Task statement: Give back an exact copy of the lines in the records below, from the line that has "Contributions of the Ibadan Bird Club" through the line that has "Published online 5", and nothing besides.

Records provided:

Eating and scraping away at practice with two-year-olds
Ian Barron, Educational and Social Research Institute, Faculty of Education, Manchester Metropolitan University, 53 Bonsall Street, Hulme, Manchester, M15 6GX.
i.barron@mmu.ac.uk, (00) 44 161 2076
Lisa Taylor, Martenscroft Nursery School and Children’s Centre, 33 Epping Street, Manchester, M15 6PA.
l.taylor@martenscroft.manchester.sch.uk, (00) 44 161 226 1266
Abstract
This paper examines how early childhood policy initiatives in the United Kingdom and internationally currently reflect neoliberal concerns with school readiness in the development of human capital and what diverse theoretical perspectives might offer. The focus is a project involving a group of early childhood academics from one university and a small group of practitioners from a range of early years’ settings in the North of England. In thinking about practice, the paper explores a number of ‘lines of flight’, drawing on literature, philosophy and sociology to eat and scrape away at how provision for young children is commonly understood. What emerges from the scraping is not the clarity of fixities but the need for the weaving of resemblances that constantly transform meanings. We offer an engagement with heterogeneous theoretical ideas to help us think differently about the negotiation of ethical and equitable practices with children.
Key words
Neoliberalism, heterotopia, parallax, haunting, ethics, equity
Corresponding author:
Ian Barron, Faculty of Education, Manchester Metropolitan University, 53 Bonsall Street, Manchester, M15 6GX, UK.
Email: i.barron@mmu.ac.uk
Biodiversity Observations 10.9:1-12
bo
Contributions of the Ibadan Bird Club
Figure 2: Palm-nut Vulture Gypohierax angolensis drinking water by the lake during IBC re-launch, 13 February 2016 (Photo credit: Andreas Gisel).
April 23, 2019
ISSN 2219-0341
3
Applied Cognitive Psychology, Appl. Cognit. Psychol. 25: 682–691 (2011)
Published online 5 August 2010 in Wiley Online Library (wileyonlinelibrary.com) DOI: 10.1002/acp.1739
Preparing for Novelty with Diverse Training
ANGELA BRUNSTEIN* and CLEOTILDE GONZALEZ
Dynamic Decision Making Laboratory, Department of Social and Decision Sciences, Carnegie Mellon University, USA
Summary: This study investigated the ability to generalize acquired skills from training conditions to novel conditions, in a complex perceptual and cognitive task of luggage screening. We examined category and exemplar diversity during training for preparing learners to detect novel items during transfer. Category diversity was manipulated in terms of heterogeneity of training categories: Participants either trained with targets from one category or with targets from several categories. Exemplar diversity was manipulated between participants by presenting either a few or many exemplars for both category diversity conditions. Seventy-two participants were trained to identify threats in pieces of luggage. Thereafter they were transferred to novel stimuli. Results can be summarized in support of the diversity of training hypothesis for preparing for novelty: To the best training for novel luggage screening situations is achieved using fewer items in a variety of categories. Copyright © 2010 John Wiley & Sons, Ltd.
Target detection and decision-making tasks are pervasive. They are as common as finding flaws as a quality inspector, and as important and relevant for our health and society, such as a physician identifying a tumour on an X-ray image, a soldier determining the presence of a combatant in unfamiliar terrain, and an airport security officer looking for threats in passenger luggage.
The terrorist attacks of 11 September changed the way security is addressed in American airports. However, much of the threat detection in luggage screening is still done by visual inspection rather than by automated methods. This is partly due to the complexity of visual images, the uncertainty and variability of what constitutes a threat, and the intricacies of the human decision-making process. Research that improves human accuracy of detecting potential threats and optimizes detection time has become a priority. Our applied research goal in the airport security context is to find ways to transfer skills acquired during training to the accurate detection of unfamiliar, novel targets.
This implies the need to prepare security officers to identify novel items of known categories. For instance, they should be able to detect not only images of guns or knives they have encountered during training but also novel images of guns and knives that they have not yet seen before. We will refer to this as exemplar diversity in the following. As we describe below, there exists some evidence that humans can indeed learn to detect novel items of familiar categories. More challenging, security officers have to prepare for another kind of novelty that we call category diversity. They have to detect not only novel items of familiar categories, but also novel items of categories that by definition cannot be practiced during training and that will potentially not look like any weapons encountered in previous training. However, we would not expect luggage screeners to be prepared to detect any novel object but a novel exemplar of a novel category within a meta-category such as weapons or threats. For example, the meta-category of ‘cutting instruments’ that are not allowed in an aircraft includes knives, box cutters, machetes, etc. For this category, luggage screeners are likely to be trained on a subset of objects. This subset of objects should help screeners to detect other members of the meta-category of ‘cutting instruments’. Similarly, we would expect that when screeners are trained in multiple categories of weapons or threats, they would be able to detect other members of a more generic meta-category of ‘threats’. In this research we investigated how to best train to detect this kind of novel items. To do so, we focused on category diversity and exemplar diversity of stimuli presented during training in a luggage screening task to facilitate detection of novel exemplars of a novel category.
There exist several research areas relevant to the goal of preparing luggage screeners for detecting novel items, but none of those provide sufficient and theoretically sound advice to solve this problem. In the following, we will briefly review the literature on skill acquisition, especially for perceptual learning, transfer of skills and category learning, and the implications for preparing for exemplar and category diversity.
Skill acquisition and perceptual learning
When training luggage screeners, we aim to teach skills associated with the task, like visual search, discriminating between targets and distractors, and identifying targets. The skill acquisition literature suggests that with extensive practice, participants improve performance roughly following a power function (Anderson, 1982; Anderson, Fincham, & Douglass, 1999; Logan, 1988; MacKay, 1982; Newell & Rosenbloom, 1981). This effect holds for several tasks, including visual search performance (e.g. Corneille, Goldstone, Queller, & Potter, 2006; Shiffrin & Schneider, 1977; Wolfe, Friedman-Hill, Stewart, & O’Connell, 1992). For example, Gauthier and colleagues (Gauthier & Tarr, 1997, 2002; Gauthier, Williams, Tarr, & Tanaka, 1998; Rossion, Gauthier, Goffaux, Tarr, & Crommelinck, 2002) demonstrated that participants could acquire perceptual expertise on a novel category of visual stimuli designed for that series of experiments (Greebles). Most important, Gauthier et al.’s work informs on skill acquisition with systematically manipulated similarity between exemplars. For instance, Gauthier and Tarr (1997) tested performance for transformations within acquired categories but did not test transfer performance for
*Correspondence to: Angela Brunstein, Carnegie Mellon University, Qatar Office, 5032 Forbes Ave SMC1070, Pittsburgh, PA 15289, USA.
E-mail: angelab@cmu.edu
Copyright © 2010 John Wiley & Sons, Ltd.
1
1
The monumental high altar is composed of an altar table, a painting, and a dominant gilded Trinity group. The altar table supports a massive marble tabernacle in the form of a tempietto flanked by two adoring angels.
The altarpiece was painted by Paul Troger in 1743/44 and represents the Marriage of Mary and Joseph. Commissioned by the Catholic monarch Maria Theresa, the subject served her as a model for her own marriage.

Answer for this exercise:
Contributions of the Ibadan Bird Club
Figure 2: Palm-nut Vulture Gypohierax angolensis drinking water by the lake during IBC re-launch, 13 February 2016 (Photo credit: Andreas Gisel).
April 23, 2019
ISSN 2219-0341
3
Applied Cognitive Psychology, Appl. Cognit. Psychol. 25: 682–691 (2011)
Published online 5 August 2010 in Wiley Online Library (wileyonlinelibrary.com) DOI: 10.1002/acp.1739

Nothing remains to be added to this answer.